# Lubricant For Table Saw??



## Jerry Bowen (Jun 25, 2011)

The cranks or wheels on my table saw have never been easy to turn. The one that raises and lowers the blade is not to bad, just not smooth and not without squeaking.

The one that tilts the blade has not been real difficult just bad enough to cause me to dread to some degree the need to crank the blade over to it's 45 degree position.

Until now I have used powdered graphite with only some satisfaction. Most of the problem with it has to do with the difficulty of getting the substance onto the areas where it is needed and it does not last very long.

I suspect that the high priced saws do not have this problem, or at least I would hope not.

My saw has been setting idle now for over six months and the crank that does the tilt is more difficult that ever to turn and this difficulty has caused me to start this thread to find out what others use and how, what ever is used, is applied to the hard to get to mechanisms?

- _COLLECTED DATA_

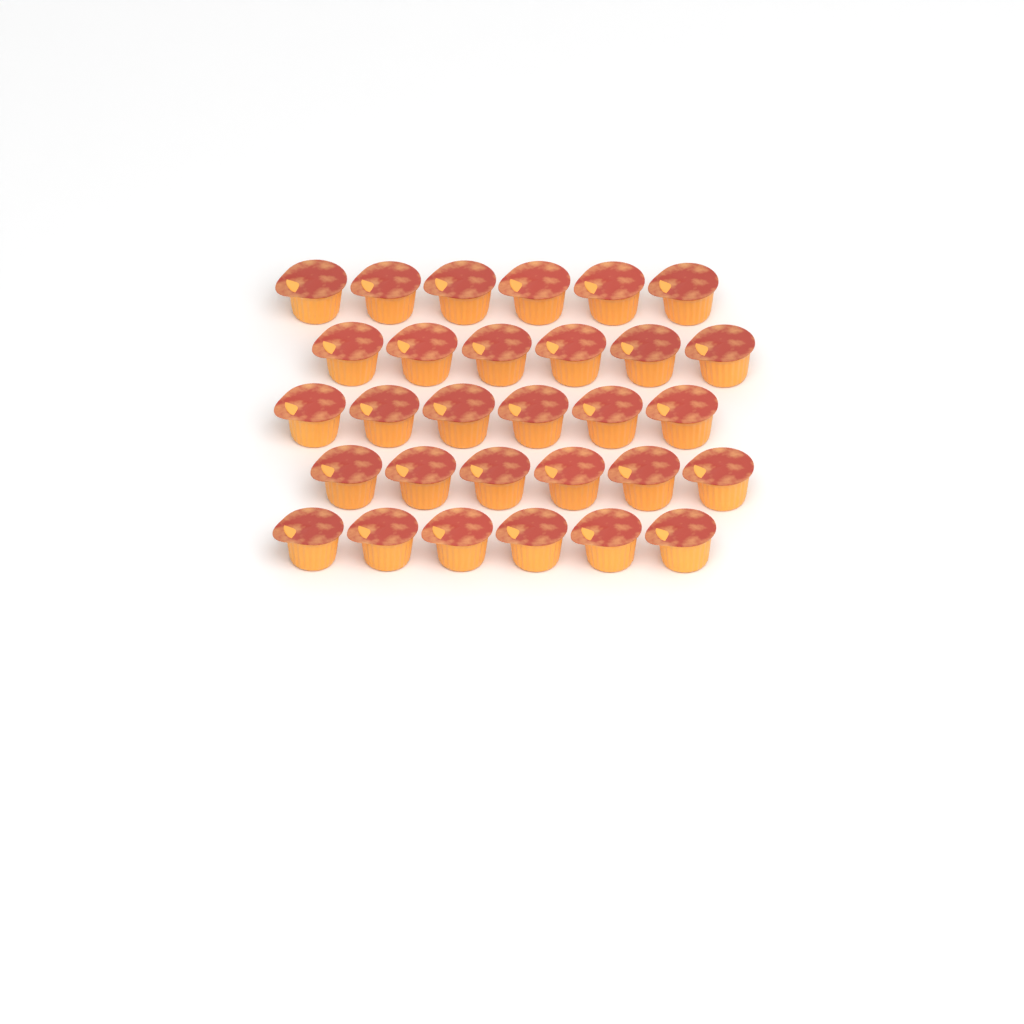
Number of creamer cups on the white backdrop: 30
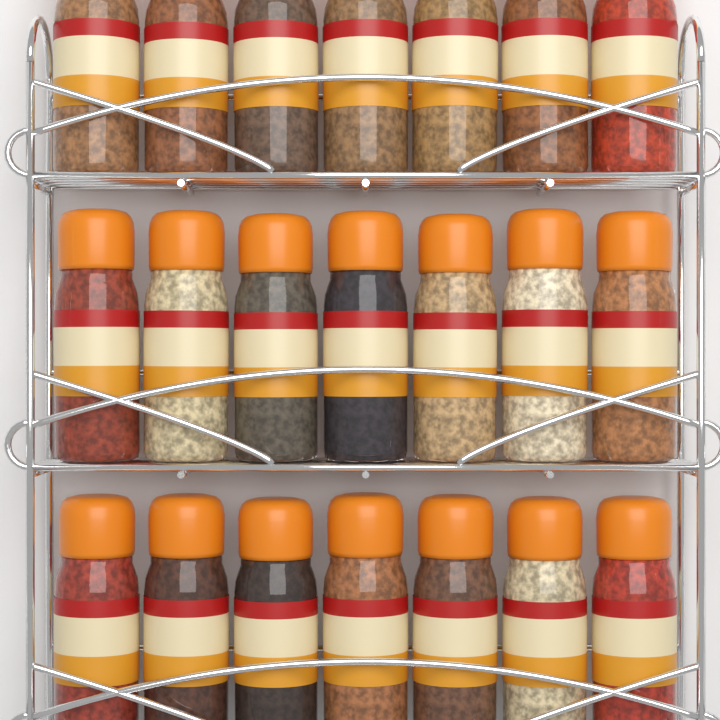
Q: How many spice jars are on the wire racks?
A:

- _WORK TO COMPLETE_
A - Reproduce the part of the table saw post that begins at the words "# Lubricant For" and stops after the words "would hope not.".
B - According to the table saw post, why has the poster been only partly satisfied with powdered graphite? Answer in one to three sentences.
C - Pick up the table saw post after its final sentence and write what comes next.

- _EXERCISE RESPONSES_
A -
# Lubricant For Table Saw??



## Jerry Bowen (Jun 25, 2011)

The cranks or wheels on my table saw have never been easy to turn. The one that raises and lowers the blade is not to bad, just not smooth and not without squeaking.

The one that tilts the blade has not been real difficult just bad enough to cause me to dread to some degree the need to crank the blade over to it's 45 degree position.

Until now I have used powdered graphite with only some satisfaction. Most of the problem with it has to do with the difficulty of getting the substance onto the areas where it is needed and it does not last very long.

I suspect that the high priced saws do not have this problem, or at least I would hope not.

B - The poster finds powdered graphite difficult to get onto the areas where it is needed. It also does not last very long.

C -
Jerry


----------



## Ghidrah (Oct 21, 2008)

Man I've led a cloistered life, I never heard of powdered graphite till today. Jerry I have no offer of a substance to help ease the miter and elevator gear, everything I ever tried caused more debris to stick to the gears than prior to the attempt. What I have done over the yrs with my Delta 36-954 is wire brush and blow the gears clear of debris. I've always accessed the innards via the motor housing cover and throat plate, its a P.I.T.A. but better than attempting to upend it.


----------



## Jerry Bowen (Jun 25, 2011)

Ghidrah said:


> Man I've led a cloistered life, I never heard of powdered graphite till today. Jerry I have no offer of a substance to help ease the miter and elevator gear, everything I ever tried caused more debris to stick to the gears than prior to the attempt. What I have done over the yrs with my Delta 36-954 is wire brush and blow the gears clear of debris. I've always accessed the innards via the motor housing cover and throat plate, its a P.I.T.A. but better than attempting to upend it.



Ronald,
Perhaps we will both gain some helpful information from posts that hopefully are forth coming.

I had, assumed that a saw like the one that you have would not as sussectable to the problem that I am dealing with. Guess I was wrong.

Jerry


----------



## Nickp (Dec 4, 2012)

Tri-flow with PTFE (dry lubricant)...

A teensy weensy goes a long way...

Make sure the surfaces are very clean first...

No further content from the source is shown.